Le 31 juillet, je sors d’une pile le petit livre de Erica Pedretti paru en 1997 chez C.Bourgois, De l’innocence, s’il vous plaît (Harmloses, bitte). Moins de 100 pages, mais des pages d’un récit frappant, l’évocation troublante de ce qui serait une époque de guerre pour un enfant perdu. Le texte est extraordinaire.

Je l’ai laissé reposer pendant plusieurs semaines, feuilletant quelques pages, me promettant un moment d’attention et de disponibilité particulières pour le lire.

A New York, le 1er septembre, je suis sur la High Line, dans le bas de Manhattan, sur les terrasses aménagées dans ce qui fut une ligne de métro aérien, aujourd’hui un chemin de promenade urbaine, couvert de plantes et de buissons agencés, garni de bancs et d’espaces de repos.
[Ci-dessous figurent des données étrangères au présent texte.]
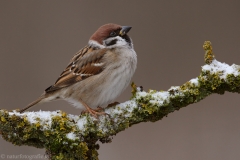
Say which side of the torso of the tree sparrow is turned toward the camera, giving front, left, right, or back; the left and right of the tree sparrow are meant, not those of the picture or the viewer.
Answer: right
Un havre de paix et de verdure dans la ville, à 30 mètres au dessus des rues passantes, de la circulation. Mais ce jour là, c’est dimanche, il fait calme et chaud, humide car le temps est à l’orage, couvert, avec à peine assez d’air pour rafraîchir l’après-midi. Les échappées, par les rues transverses, donnent sur les plaques d’argent de l’Hudson.
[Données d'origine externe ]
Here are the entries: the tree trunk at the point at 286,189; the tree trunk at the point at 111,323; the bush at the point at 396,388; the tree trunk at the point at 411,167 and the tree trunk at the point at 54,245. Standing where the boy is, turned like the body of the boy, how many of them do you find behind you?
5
Des familles, des touristes, des badauds, toutes les langues du monde, croisent sur ces terrasses. Je suis sur un banc, en fin d’après-midi et j’achève De l’innocence, s’il vous plaît. Très grande émotion.

Je viens d’un pays plein d’étangs aux carpes. Étangs derrière de hauts murs de jardins, calmes, profonds et noirs sous de vieux sapins, sous des saules, entourés de vignes vierges, de rosiers grimpants, de clématites. Étangs d’usine où se mire le blanc zigzag des sheds, où un fragment de chaux effritée fait parfois flac, où nagent des cheminées rouges, brisées; où une sirène scie des ondes circulaires, tôt le matin et à midi.

(…)

Cette année, de petits chevaux russes galopent sur les vastes prairies entre la piscine et l’usine. Des chevaux bruns et trapus galopent en formant de grands cercles, puis un seul cercle, et à nouveau de nombreux cercles qui se recoupent, tournant à gauche, à droite, les uns contre les autres, les uns derrières les autres; les Cosaques à cheval tiennent sous les bras des balles d’étoffe; des rouleaux de soie longs et épais forment des cercles dans l’herbe.

(…)

Cours
cours par le jardin, derrière l’arbre, cours vite, dans la piscine, cours, entre deux sentinelles derrière les noisetiers, cours entre deux sentinelles en patrouille, dans la cour, stop

(…)

Peut-être les murs se sont-ils effrités depuis, effondrés à certains endroits, déjà les fleurs envahissent toute la région; on devrait aller voir de quoi cela a l’air maintenant, on pourrait ramasser des semences de plantes qu’il n’y a pas ici;
mais si les murs avaient été pourtant remis en état et relevés depuis, si l’on avait renouvelé les tessons sur le haut du mur, condamnant tout regard, tout accès; si les haies de sapins n’avaient pas été taillées depuis des décennies, si elles avaient atteint la hauteur des maisons, du ciel, et si le jardin derrière étouffait à l’ombre
ou, pire encore, s’il n’y avait rien là-bas, ni jardins ni étangs ni fermes ni champs, si tout n’existait que dans des rêves

(…)

tu aurais préféré ne pas les voir, ne rien en savoir pour rien au monde maintenant, tu ne cesseras plus de te raidir et de te taire au beau milieu de conversations innocentes, de pâlir devant des enfants vivants et gais, de sursauter en criant au milieu de rêves fiévreux, de te heurter, épouvantée dans des nuits blanches sans cesse répétée, contre des cadavres jetés aux ordures.

(…)

Dans le compartiment, il fait noir comme dans un four, seule une cigarette, tant qu’elle brûle, éclaire faiblement un nez, l’os de la pommette, des yeux, une partie du front.
Qui t’a mise dans ce train ? (Les hommes aussi sont déjà soumis à la loi de l’offre et de la demande, sont exportés et importés). N’oublie pas le cordonnier !
Non, on n’en est pas encore là; tous les trains passent encore sans s’arrêter. Nous avons encore le temps d’une dernière histoire.